Prejudice fuels the denial of rights for LGBTI people worldwide: UN Human Rights Commissioner
RECENTLY, new laws have been adopted to punish, or silence, lesbians and gays in a number of countries. Such laws, and the resulting discrimination — which often affects transgender people too — violate universal human rights.
Last month, thousands of Ugandans joined a “celebration” of the country’s new Anti-Homosexuality Act, which punishes gays and lesbians with life in jail and cracks down on human rights organisations that defend them. In January, Nigeria’s president signed new legislation that punishes same-sex unions with up to 14 years in jail. They are among at least 77 countries that criminalise homosexuality. Five — including Saudi Arabia and Iran — prescribe the death penalty for adult, consensual homosexual relationships.
In several countries in eastern Europe and Central Asia, MPs have recently called for laws to punish any attempt to present “non-traditional” — and specifically, homosexual — relationships in a positive light, restricting freedom of expression and assembly. In both Kenya and the Democratic Republic of Congo, MPs have called for severe anti-homosexuality legislation. Brunei’s new penal code, which is due to take effect shortly, prescribes the death penalty for consensual same-sex conduct. In February, during a televised speech to commemorate the country’s independence, the Gambian President called for the country to fight homosexuals “the same way we are fighting malaria-causing mosquitoes, if not more aggressively.”
This apparent hardening of attitudes targeting lesbian, gay, bisexual and trans* (LGBT) people may be a deliberate tactic — fuelled by well-funded religious groups — to distract attention from real problems such as poverty. Homophobia panders to prejudice and misconceptions. Among them: the notion that homosexuality is somehow “unnatural”; that gay people are more likely to be paedophiles or target children; that decriminalising homosexuality will automatically lead to same-sex marriage; or that equal rights for LGBT people will somehow infringe religious freedom.
In reality, homosexuality is a fact of nature, observed in every human society throughout history.
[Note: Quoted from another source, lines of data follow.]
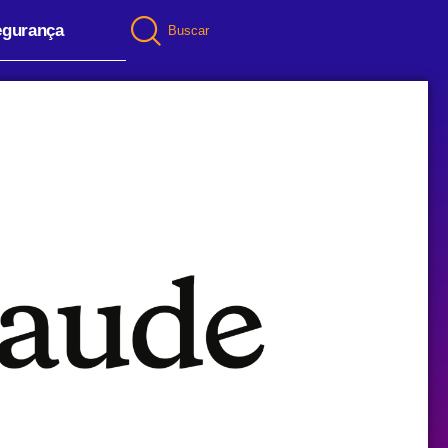
egurança
Buscar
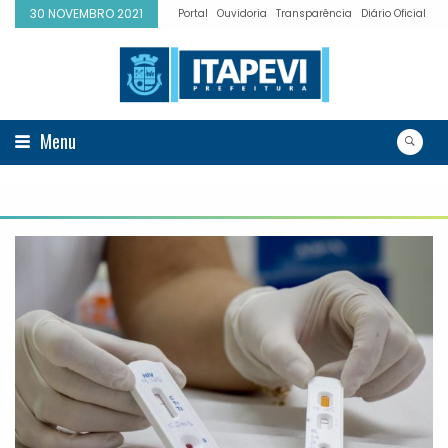
30 NOVEMBRO 2021
Portal
Ouvidoria
Transparência
Diário Oficial
Menu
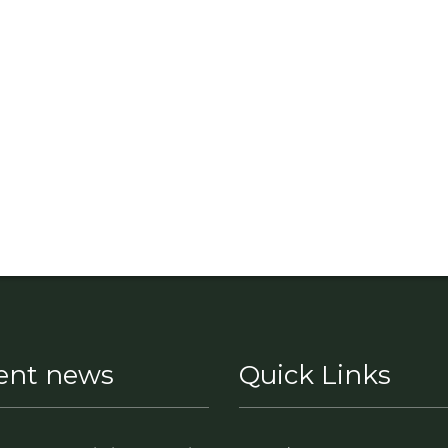
ent news
Quick Links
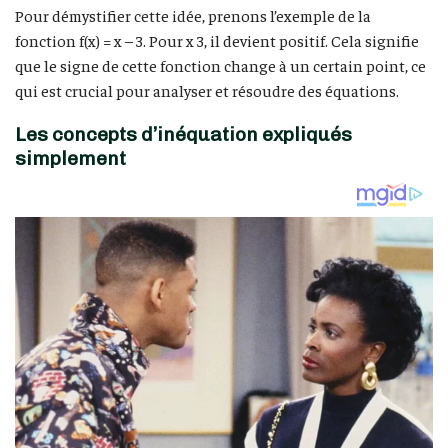
Pour démystifier cette idée, prenons l’exemple de la
fonction f(x) = x – 3. Pour x 3, il devient positif. Cela signifie
que le signe de cette fonction change à un certain point, ce
qui est crucial pour analyser et résoudre des équations.
Les concepts d’inéquation expliqués
simplement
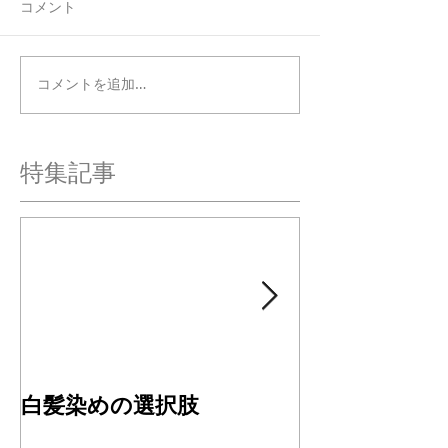
コメント
コメントを追加…
特集記事
白髪染めの選択肢
４周年ありが
す✂︎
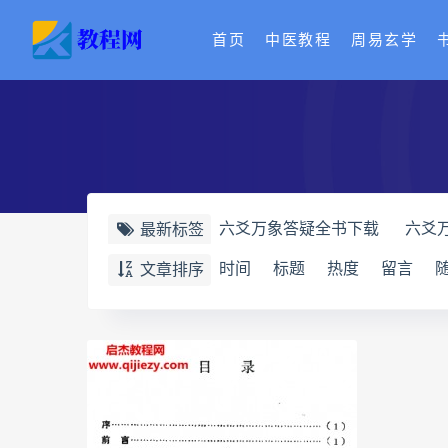
首页
中医教程
周易玄学
六爻万象答疑全书下载
六爻
最新标签
道家八字化解指导册下载
道
时间
标题
热度
留言
文章排序
道家八字化解指导册
过三关
过三关与做功实例
归一
寻
辰南择吉日下载
辰南择吉日
世道天机预测学下载
世道天
实用命理学
财富显化的道法
生命密码高级解读师网盘
生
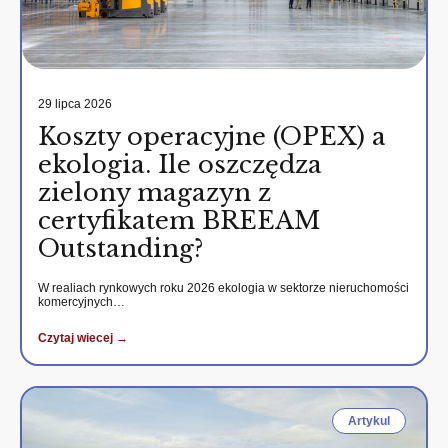
29 lipca 2026
Koszty operacyjne (OPEX) a
ekologia. Ile oszczędza
zielony magazyn z
certyfikatem BREEAM
Outstanding?
W realiach rynkowych roku 2026 ekologia w sektorze nieruchomości
komercyjnych…
Czytaj wiecej →
Artykul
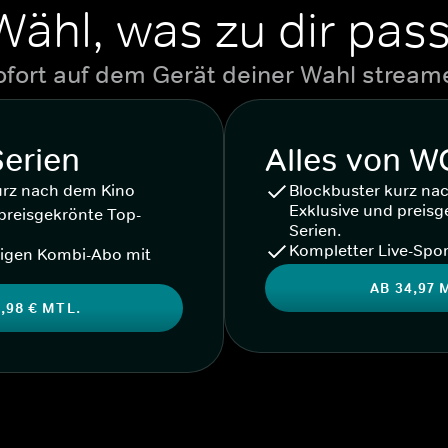
Wähl, was zu dir pass
ofort auf dem Gerät deiner Wahl stream
Serien
Alles von 
urz nach dem Kino
Blockbuster kurz na
Exklusive und preisg
preisgekrönte Top-
Serien.
Kompletter Live-Spor
igen Kombi-Abo mit
AB 34,97 
,98 € MTL.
It has been tolerated for centuries in many societies, and has only recently surfaced as a political issue. There is no evidence whatsoever that homosexuals “target” children more often than heterosexuals do — paedophilia is a crime, whether the perpetrator is homosexual or heterosexual, and nobody wishes to change that. Calling for an end to the persecution of LGBT people is a call to end discrimination and violence, a basic premise of our universal human rights. It is unrelated to same-sex marriage, a topic that societies may choose to debate at the national level. Furthermore, religious freedom does not mean the freedom to persecute, or to act with prejudice and bigotry.
To counter these prejudices, my office last year launched Free and Equal — an unprecedented United Nations campaign to raise awareness of the rights of LGBT people. We did so because human rights are for all human beings. Discrimination on the basis of sexual orientation is just as irrational, just as wrong, as discrimination on the basis of skin colour and just as clearly violates human rights.
Moreover, the resulting violence endured by so many LGBT people is appalling, because laws generate action. Police action — such as the recent raid on a health project in Uganda because it was allegedly “training youths in homosexuality”. Judicial action — such as the trials and jail sentences for people who should not be seen as criminals. And action by members of the public, as one side-effect of such laws is likely to be that people feel they can sanction physical abuse of LGBT people, vandalism to their property, death threats and the so-called “corrective rape” of lesbians. Another unintended side-effect is blackmail. Even a false claim that someone is gay may create such reputational damage and legal difficulty that he or she will pay for silence.
Some may argue that time will eventually take care of this problem. In the past, LGBT people faced prosecution by the legal systems of many countries where they can now live freely.
But we cannot wait. If any other group of millions of individuals were to be forced to live with such fear and stigma, the international community would surely unite in condemnation and demand action now. The fact that some countries refuse to recognise the scale of the problem — and that some actively fuel the flames of prejudice — makes it more urgent, not less, to keep pressing for change. The key will be enabling a better-informed debate that dispels innuendo, myth and slander — and reminds us that LGBT people have an equal right to dignity and freedom.
Navi Pillay is the United Nations High Commissioner for Human Rights.